All’ombra dell’abbazia vallombrosana, sull’incrocio di importanti via di commercio tra Siena e Firenze, è stata decisa la sorte di borghi e comunità.
Son pochi i mercanti così temerari da avventurarsi su strade non battute. Da sempre il bisogno di un rifugio per la notte ha fatto nascere luoghi di sosta e ristoro. Dalle taverne prende il nome Tavarnelle, ma la Via Cassia, su cui sorge, non ha avuto sempre lo stesso percorso e non è stata l’unica via di commercio ad attraversare queste terre. Nei secoli nuovi sentieri hanno fatto nascere nuovi paesi, decretandone poi la loro fioritura o l’abbandono.
Nel medioevo i
mercanti preferivano viaggiare lungo la strada che attraversa il
Chianti e corre lungo il crinale che divide la Val d’Elsa dalla Val
di Pesa, ma giunti nella zona di confine tra Firenze e Siena
aumentava in loro la paura d’essere aggrediti. Stringevano più
forte a sé i loro averi, rivolgendo le loro preghiere ai vicini
monaci dell’abbazia del Passignano, sperando in un rifugio sicuro.

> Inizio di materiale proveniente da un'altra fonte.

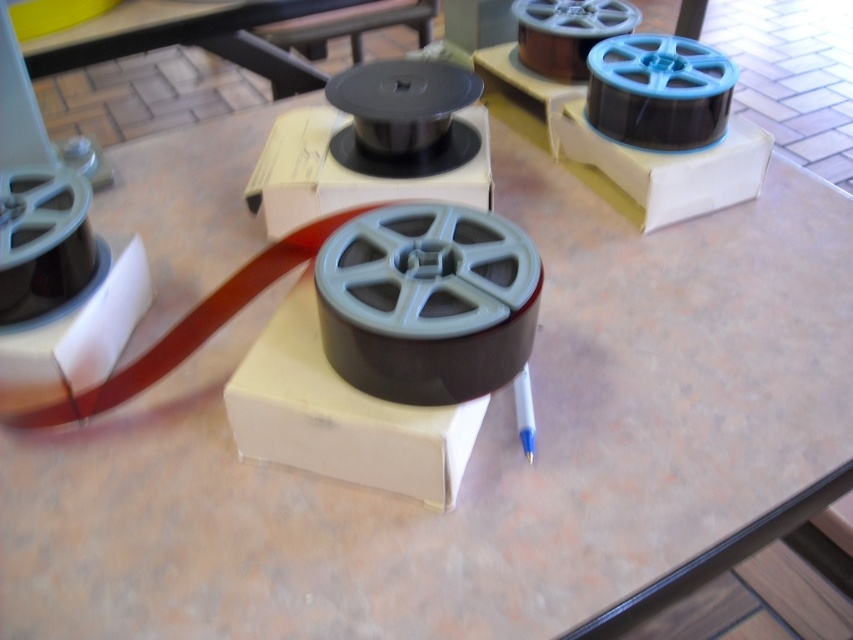
Between point (492, 268) and point (416, 88), which one is positioned in front?

Point (492, 268) is more forward.

Is gray matte film reel at center positioned at the back of matte black spool at center?

No, it is not.

What do you see at coordinates (427, 301) in the screenshot? This screenshot has height=640, width=853. I see `gray matte film reel at center` at bounding box center [427, 301].

Find the location of `gray matte film reel at center`. gray matte film reel at center is located at coordinates (427, 301).

Looking at this image, which of these two, blue plastic spool at upper right or matte black spool at center, stands taller?

matte black spool at center

Does blue plastic spool at upper right have a smaller size compared to matte black spool at center?

Yes, blue plastic spool at upper right is smaller than matte black spool at center.

Find the location of a particular element. blue plastic spool at upper right is located at coordinates (659, 92).

The image size is (853, 640). What are the coordinates of `blue plastic spool at upper right` in the screenshot? It's located at (659, 92).

This screenshot has height=640, width=853. I want to click on gray matte film reel at center, so click(x=427, y=301).

How distant is gray matte film reel at center from blue plastic spool at upper right?

gray matte film reel at center is 19.50 inches from blue plastic spool at upper right.

Which is behind, point (407, 262) or point (653, 102)?

The point (653, 102) is more distant.

The height and width of the screenshot is (640, 853). Find the location of `gray matte film reel at center`. gray matte film reel at center is located at coordinates (427, 301).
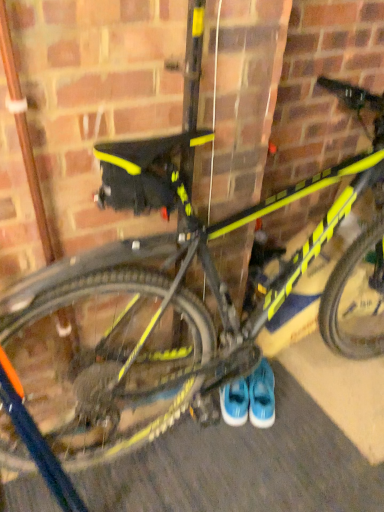
Question: Can we say blue suede sneakers at center, which ranks as the 2th footwear in right-to-left order, lies outside rubberized asphalt at lower center?

Choices:
 (A) no
 (B) yes

Answer: (B)

Question: Can you confirm if blue suede sneakers at center, which is the first footwear in left-to-right order, is thinner than rubberized asphalt at lower center?

Choices:
 (A) no
 (B) yes

Answer: (B)

Question: Could you tell me if blue suede sneakers at center, which is the first footwear in left-to-right order, is turned towards rubberized asphalt at lower center?

Choices:
 (A) yes
 (B) no

Answer: (B)

Question: From a real-world perspective, is blue suede sneakers at center, which is the first footwear in left-to-right order, physically above rubberized asphalt at lower center?

Choices:
 (A) yes
 (B) no

Answer: (A)

Question: Can you confirm if blue suede sneakers at center, which ranks as the 2th footwear in right-to-left order, is smaller than rubberized asphalt at lower center?

Choices:
 (A) yes
 (B) no

Answer: (A)

Question: Does blue suede sneakers at center, which is the first footwear in left-to-right order, appear on the right side of rubberized asphalt at lower center?

Choices:
 (A) yes
 (B) no

Answer: (B)

Question: From a real-world perspective, is rubberized asphalt at lower center located higher than blue suede sneakers at center, which ranks as the second footwear in left-to-right order?

Choices:
 (A) yes
 (B) no

Answer: (B)

Question: Considering the relative sizes of rubberized asphalt at lower center and blue suede sneakers at center, which ranks as the second footwear in left-to-right order, in the image provided, is rubberized asphalt at lower center bigger than blue suede sneakers at center, which ranks as the second footwear in left-to-right order,?

Choices:
 (A) yes
 (B) no

Answer: (A)

Question: Is blue suede sneakers at center, which ranks as the second footwear in left-to-right order, completely or partially inside rubberized asphalt at lower center?

Choices:
 (A) yes
 (B) no

Answer: (B)

Question: Is blue suede sneakers at center, which ranks as the second footwear in left-to-right order, at the back of rubberized asphalt at lower center?

Choices:
 (A) no
 (B) yes

Answer: (A)

Question: Is rubberized asphalt at lower center aimed at blue suede sneakers at center, the 1th footwear positioned from the right?

Choices:
 (A) no
 (B) yes

Answer: (A)

Question: Is rubberized asphalt at lower center further to the viewer compared to blue suede sneakers at center, which ranks as the second footwear in left-to-right order?

Choices:
 (A) no
 (B) yes

Answer: (A)

Question: Would you say blue suede sneakers at center, which ranks as the second footwear in left-to-right order, is outside blue suede sneakers at center, which ranks as the 2th footwear in right-to-left order?

Choices:
 (A) yes
 (B) no

Answer: (A)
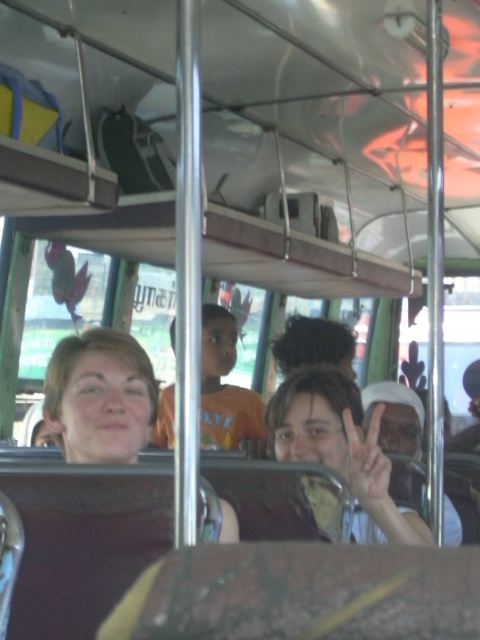
Question: Which point is closer to the camera taking this photo?

Choices:
 (A) (385, 502)
 (B) (231, 417)

Answer: (A)

Question: Is orange t-shirt at center above matte skin hand at center?

Choices:
 (A) no
 (B) yes

Answer: (A)

Question: Which point is closer to the camera?

Choices:
 (A) (224, 388)
 (B) (364, 488)

Answer: (B)

Question: Which point is closer to the camera taking this photo?

Choices:
 (A) (240, 436)
 (B) (362, 477)

Answer: (B)

Question: Is orange t-shirt at center above matte skin hand at center?

Choices:
 (A) yes
 (B) no

Answer: (B)

Question: Is orange t-shirt at center closer to camera compared to matte skin hand at center?

Choices:
 (A) no
 (B) yes

Answer: (A)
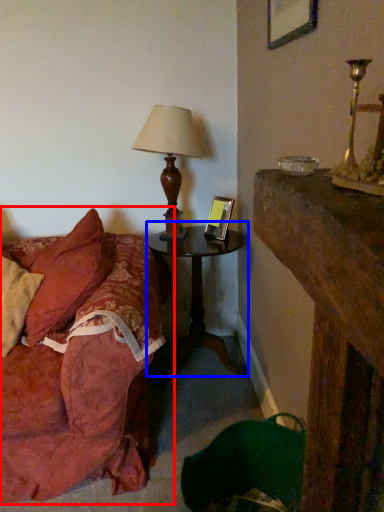
Question: Which object appears closest to the camera in this image, studio couch (highlighted by a red box) or nightstand (highlighted by a blue box)?

Choices:
 (A) studio couch
 (B) nightstand

Answer: (A)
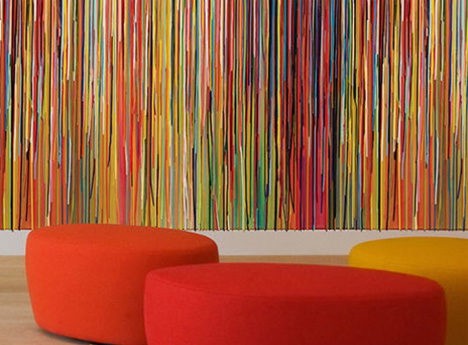
I want to click on right of orange ottoman, so click(225, 253).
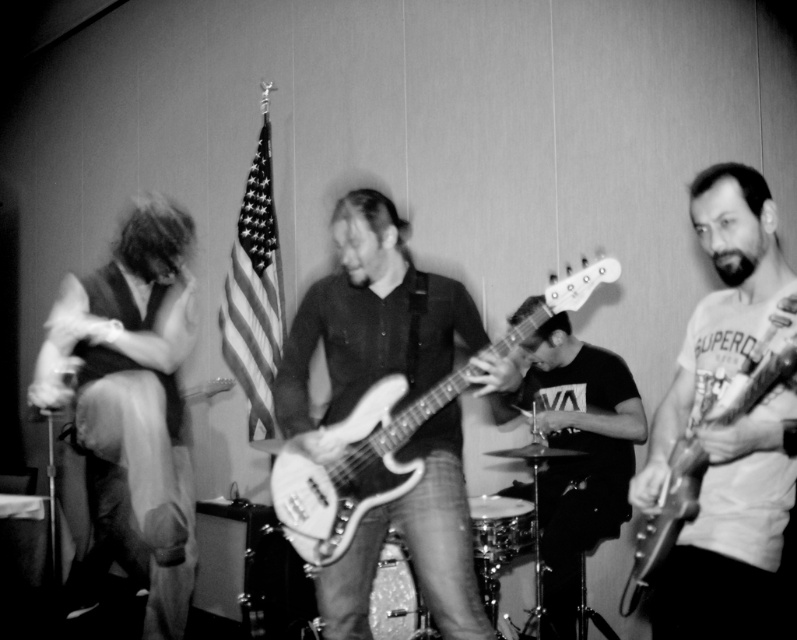
Question: Where is smooth fabric shirt at left located in relation to metallic silver guitar at right in the image?

Choices:
 (A) above
 (B) below

Answer: (B)

Question: Which point appears farthest from the camera in this image?

Choices:
 (A) (748, 388)
 (B) (307, 532)
 (C) (580, 589)

Answer: (C)

Question: Is smooth black shirt at center in front of metallic silver guitar at right?

Choices:
 (A) yes
 (B) no

Answer: (B)

Question: Does smooth fabric shirt at left have a greater width compared to smooth black shirt at center?

Choices:
 (A) no
 (B) yes

Answer: (A)

Question: Which of the following is the closest to the observer?

Choices:
 (A) (461, 385)
 (B) (646, 572)
 (C) (593, 368)
 (D) (159, 227)

Answer: (B)

Question: Which point is farther to the camera?

Choices:
 (A) (623, 588)
 (B) (587, 477)

Answer: (B)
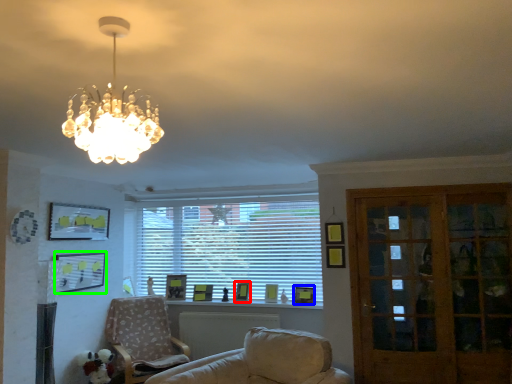
Question: Estimate the real-world distances between objects in this image. Which object is farther from picture frame (highlighted by a red box), picture frame (highlighted by a blue box) or picture frame (highlighted by a green box)?

Choices:
 (A) picture frame
 (B) picture frame

Answer: (B)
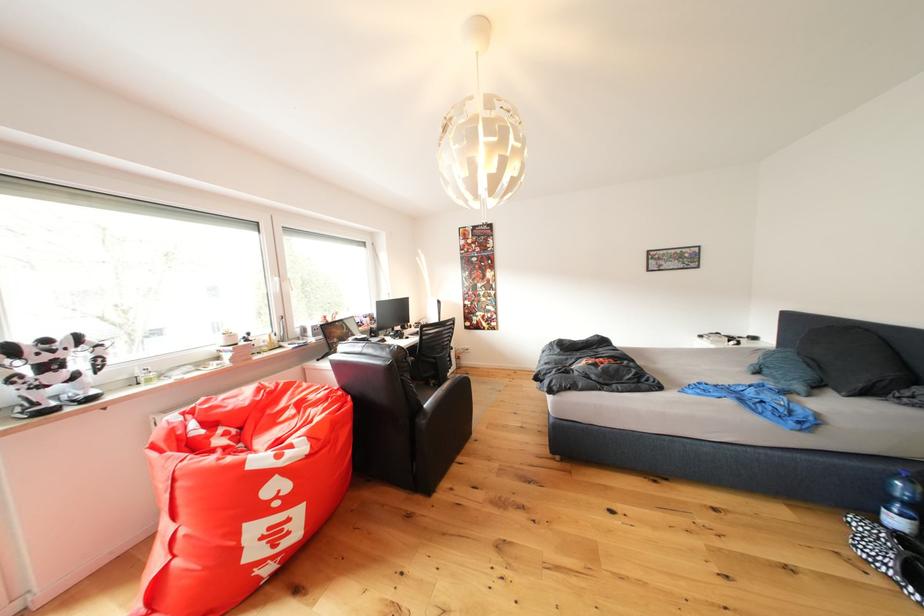
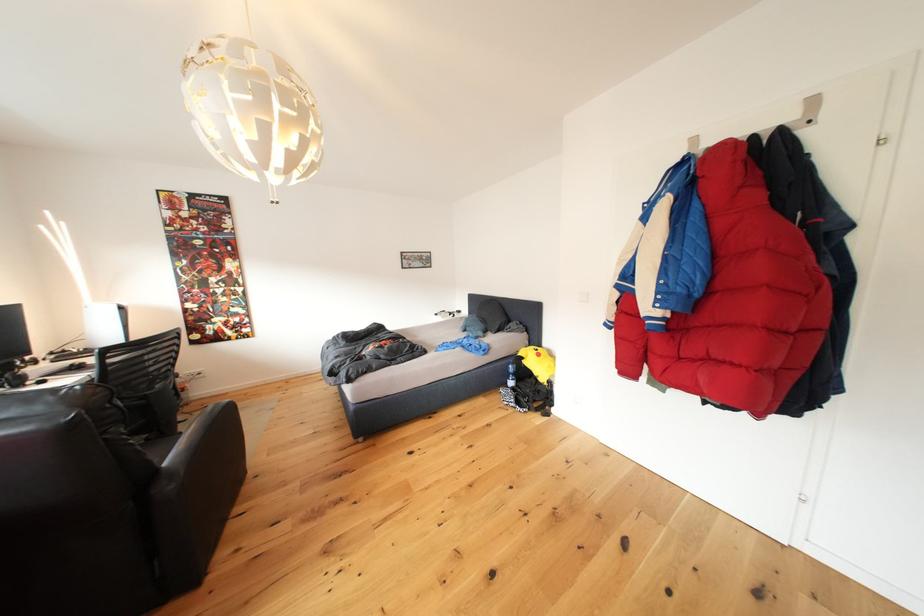
Question: The first image is from the beginning of the video and the second image is from the end. How did the camera likely rotate when shooting the video?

Infatti, in loro soccorso, trovavano San Donato in Poggio, borgo
fortificato che li accoglieva tra due alte porte. Il legame tra
viandanti e paese è stato saldo per secoli, permettendo a San Donato
di erigere mura, torri, un pozzo con cisterna e nel rinascimento
anche importanti palazzi - tutti ancora visitabili.
Tra gli incontri indesiderati più strani capitati su queste strade si ricorda ancora quello che coinvolse addirittura San Giovanni Gualberto. Una volta percorrendo l’antica Strada Regia Romana (il cui tracciato culmina nel ponte di Ramagliano alla Sambuca) che il monaco vallombrosano prendeva per recarsi in visita ai contadini, il frate ebbe modo di imbattersi nientemeno che nel diavolo. Tanto fu scioccante e cruento lo scontro che addirittura sui massi ne è rimasto stampato il ricordo. Oggi quel tratto di strada è una piacevole passeggiata tra i tipici boschi di Cerro e Roverella.
Nella lunga partita tra Siena e Firenze, sullo scacchiere chiantigiano non mancavano mosse inattese alla ricerca di nuove vie d’accesso in territorio nemico. Ai tentativi si rispondeva con la nascita di nuovi presidi, indicati dalla presenza di una casa-torre. Intorno a queste nascevano villaggi che speravano un giorno di diventare importanti cittadelle. Oggi ne danno testimonianza due località dall’origine comune, ma dal presente molto diverso. Poggio al Vento, per l’ottima posizione di vedetta su buona parte del Chianti, divenne presidio per difendere l’abbazia e, pur restando di piccole dimensioni, negli anni ricevette in cambio prosperità e tutela per la sua chiesa e la sua cinta muraria, oggi ancora intatte.
Sorte diversa è toccata a San Polo a Torre, ormai inaccessibile perché fagocitata dalla natura. Alta torre di guardia, ben presto abitata da una piccola comunità che costruì anche una chiesetta, vide perdere l’interesse per la strada che presidiava e fu abbandonata a sé stessa. Oggi lo scheletro della torre (di cui rimane la parte bassa) è un monito a non dar per scontata la bellezza che ci circonda, perché la Storia a volte ci passa accanto, ma ci sfiora appena.